On Thursday, we had our first Cantonese lesson with the Happy Jellyfish Cantonese school, just shy of
the Easter holidays (known here, phonetically, as ‘Fookwutsit’, which means ‘Back
to Life Festival’). We have our lessons in the Cantonese resto pictured here.
The early signs are that I am going to really enjoy learning Canto, because it is a) Grammatically very
simple and b) many sentences and phrases are incredibly literal. Here are my
early highlights:There are no tenses – you drink beer, you drink beer yesterday, you drink beer tomorrow.

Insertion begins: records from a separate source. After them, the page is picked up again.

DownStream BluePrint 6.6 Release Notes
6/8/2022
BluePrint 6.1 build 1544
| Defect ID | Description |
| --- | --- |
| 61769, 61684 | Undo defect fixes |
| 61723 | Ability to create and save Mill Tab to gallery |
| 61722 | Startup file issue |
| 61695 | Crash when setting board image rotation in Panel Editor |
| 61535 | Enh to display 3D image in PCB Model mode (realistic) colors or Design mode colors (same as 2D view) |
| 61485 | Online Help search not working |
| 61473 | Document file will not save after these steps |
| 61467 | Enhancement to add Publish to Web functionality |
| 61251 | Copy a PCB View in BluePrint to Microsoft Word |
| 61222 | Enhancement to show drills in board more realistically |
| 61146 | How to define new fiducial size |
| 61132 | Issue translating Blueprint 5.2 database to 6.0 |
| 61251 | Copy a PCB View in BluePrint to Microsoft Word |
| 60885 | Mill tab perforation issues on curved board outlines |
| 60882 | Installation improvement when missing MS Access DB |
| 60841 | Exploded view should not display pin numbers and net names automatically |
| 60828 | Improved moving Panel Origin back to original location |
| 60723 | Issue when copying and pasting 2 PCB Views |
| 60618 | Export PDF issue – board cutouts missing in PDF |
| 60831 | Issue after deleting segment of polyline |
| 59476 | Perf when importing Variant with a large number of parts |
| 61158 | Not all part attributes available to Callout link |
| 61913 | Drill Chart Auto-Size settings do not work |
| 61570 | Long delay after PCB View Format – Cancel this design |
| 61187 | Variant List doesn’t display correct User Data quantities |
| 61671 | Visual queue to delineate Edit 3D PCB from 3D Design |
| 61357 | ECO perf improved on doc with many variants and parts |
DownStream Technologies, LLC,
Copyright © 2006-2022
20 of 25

You can often swap adjectives into sentences in place of verbs.
‘Aaaah’ is added on to the end of almost every sentence. It has no meaning at all, but acts as an oral full stop. Our teacher described it as ‘I can’t be arsed to say any more, it’s your turn to speak now’.
‘Ho’ is a catch all term for anything good, or numerous. So if in doubt you can just nod vigorously and say ‘Ho aaaaa’, and you’ll probably be fine. Alternatively, you can say ‘Ho Yeeeeh!’, which sounds pleasingly like shouting ‘ooooh yeah!’ but actually means ‘Good thing!’.

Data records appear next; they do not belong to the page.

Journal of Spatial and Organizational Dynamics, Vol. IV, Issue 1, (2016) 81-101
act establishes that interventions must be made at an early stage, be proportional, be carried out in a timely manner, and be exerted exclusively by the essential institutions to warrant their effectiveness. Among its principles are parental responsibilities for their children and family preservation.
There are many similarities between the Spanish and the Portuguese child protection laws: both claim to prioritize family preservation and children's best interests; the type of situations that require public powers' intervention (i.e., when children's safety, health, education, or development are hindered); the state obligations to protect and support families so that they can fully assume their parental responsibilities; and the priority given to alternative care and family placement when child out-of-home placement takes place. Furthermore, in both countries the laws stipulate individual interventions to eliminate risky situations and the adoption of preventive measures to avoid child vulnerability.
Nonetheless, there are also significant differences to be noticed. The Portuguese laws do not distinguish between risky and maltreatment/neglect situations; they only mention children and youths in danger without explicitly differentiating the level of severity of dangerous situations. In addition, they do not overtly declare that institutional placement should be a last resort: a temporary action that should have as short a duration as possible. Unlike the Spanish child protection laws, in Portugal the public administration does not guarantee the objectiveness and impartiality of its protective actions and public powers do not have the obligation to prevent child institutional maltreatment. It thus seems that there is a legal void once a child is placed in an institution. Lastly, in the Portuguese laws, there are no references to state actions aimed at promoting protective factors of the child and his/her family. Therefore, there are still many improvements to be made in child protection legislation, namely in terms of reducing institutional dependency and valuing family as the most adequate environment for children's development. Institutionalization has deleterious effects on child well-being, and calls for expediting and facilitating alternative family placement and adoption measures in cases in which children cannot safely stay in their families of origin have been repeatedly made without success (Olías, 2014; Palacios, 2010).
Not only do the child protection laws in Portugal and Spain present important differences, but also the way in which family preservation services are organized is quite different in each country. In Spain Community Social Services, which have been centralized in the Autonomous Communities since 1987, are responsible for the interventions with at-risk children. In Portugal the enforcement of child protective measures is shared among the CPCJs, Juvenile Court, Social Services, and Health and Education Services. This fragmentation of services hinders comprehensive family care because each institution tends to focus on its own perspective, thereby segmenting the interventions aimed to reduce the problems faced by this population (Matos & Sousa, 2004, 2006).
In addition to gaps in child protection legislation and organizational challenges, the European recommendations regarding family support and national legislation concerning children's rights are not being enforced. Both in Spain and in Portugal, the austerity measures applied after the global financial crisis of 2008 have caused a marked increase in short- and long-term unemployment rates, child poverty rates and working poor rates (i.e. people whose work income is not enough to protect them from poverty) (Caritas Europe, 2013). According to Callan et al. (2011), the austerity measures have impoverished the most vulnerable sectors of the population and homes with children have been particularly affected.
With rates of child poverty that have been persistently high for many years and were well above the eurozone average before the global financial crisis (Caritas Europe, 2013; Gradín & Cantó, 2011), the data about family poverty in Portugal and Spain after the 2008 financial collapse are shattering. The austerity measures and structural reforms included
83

Absolute highlight came when the teacher was giving us clues in English on how to say things in Cantonese – e.g. Like a goat falling off a cliff (‘meeeh’, meaning ‘What kind of’); like a sheep charging into a bar (Beeeeear, meaning beer).
But the clue she gave for the phrase ‘how much’, was ‘homosexual entrance’. The answer she was after was ‘Gay door’. My suggestion was pretty wide of the mark, “Er…bum?”